А когда мама употребила слово «обида», он сказал:
— Ах, вот как! Он обижен? Тогда, тем более, он должен уехать. Обиженные опасны. <...>
И все-таки я не уехал. И десять месяцев жил с этим волчьим паспортом.
Мог бы написать книгу «Между Гестапо и НКВД». Но теперь уж не напишу. Дай Бог, если эти страницы, а также мои дневники и заметки сохранятся и когда-нибудь увидят свет.
Несколько месяцев я жил без продуктовых карточек. Зная отношение ко мне Кетлинской, мама боялась идти за так называемой стандартной справкой. Потом пошла. И — первое чудо. В месткоме сидит Иван Петрович Белышев. Он уже знает о моей беде. Не задумываясь, выписывает справку.
Через месяц-полтора сам Белышев умер от голода.
Я жил, что называется, на волоске от тюрьмы и смерти. Каждый звонок, каждый удар двери на парадной лестнице заставляли настораживаться, а ночами будили меня. Впрочем, это не было в новинку. За спиной у каждого из нас стоял тридцать седьмой год.
Не хватали же меня, не приходили за мной, вероятно, только потому, что и милиция и работники безопасности были охвачены паникой. Ведь это были дни, когда и в самом деле каждую минуту ждали штурма.
А как же, спросят меня, я жил без карточек? Ходил на Мальцевский рынок.
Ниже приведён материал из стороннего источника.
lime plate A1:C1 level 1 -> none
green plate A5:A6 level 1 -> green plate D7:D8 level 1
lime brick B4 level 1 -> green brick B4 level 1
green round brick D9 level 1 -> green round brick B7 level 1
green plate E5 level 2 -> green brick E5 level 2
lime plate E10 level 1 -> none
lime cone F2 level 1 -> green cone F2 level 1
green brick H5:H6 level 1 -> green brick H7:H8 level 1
Конечно, большой колхозный рынок с прилавками, весами и прочими атрибутами торговли давно уже закрылся, но рядом, в узеньком проулке на моих глазах зарождалась барахолка... Здесь полуживые люди выменивали 100 граммов пайкового хлеба на коробок спичек или продавали эстонские чулки за два-три куска сахара.
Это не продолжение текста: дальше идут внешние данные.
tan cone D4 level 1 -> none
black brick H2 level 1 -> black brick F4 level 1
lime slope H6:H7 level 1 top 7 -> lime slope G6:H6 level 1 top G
Настоящее, несомненное чудо совершилось со мной в один из первых дней, когда я забрел на эту крохотную толкучку на улице Некрасова в слабой надежде что-нибудь купить. Ничего не продавал, не выменивал, просто стоял и смотрел. И вот подходит ко мне парень в кожаной тужурке — таких я не видел, пожалуй, со времен гражданской войны. Вполголоса говорит:
— Отойдем в сторону.
Я отошел к подъезду.
— Предъявите ваш паспорт.
— Паспорта у меня с собой нет.
— Где же он?
— Дома.
— А где ваш дом?
— Здесь. Близко. На улице Восстания двадцать два.
— Хорошо. Идемте.
Шёл я не то чтобы спокойно, а — твердо. И всю дорогу молился:
— Вразуми, Господи! Помоги! Огради меня от дурного! Спаси и сохрани! Научи этого человека доброму... Да будет воля Твоя!..
На углу Знаменской и Бассейной парень остановился.
— Ладно. Идите.
И пошел в сторону.
А я пошел домой,
И, став на колени, долго молился, благодарил Небо за дарованную мне жизнь...
Почему, скажите, этот в кожаном пошел в сторону? Кто, кроме Бога, мог внушить ему этот внезапный, ничем как чудесным наитием не объяснимый порыв?
Впрочем, и вся эта долгая черная зима разве не была для меня одним сплошным чудом?!!
*
Разве не чудо совершилось в моей, казалось бы, воистину угасающей, почти погасшей жизни, когда лютой мартовской ночью машина скорой помощи по ошибке привезла меня в больницу не на Крестовский остров (как было сказано в путевке), а на остров Каменный, где и главный врач Пластинина, и сестры ее, и дочь, и племянник оказались моими читателями? Диагноз у меня был: дистрофия III (то есть третьей стадии) и парез конечностей. Не будучи никогда толстяком, я потерял в весе двадцать восемь кило. На языке блокадников и зэков я был доходягой.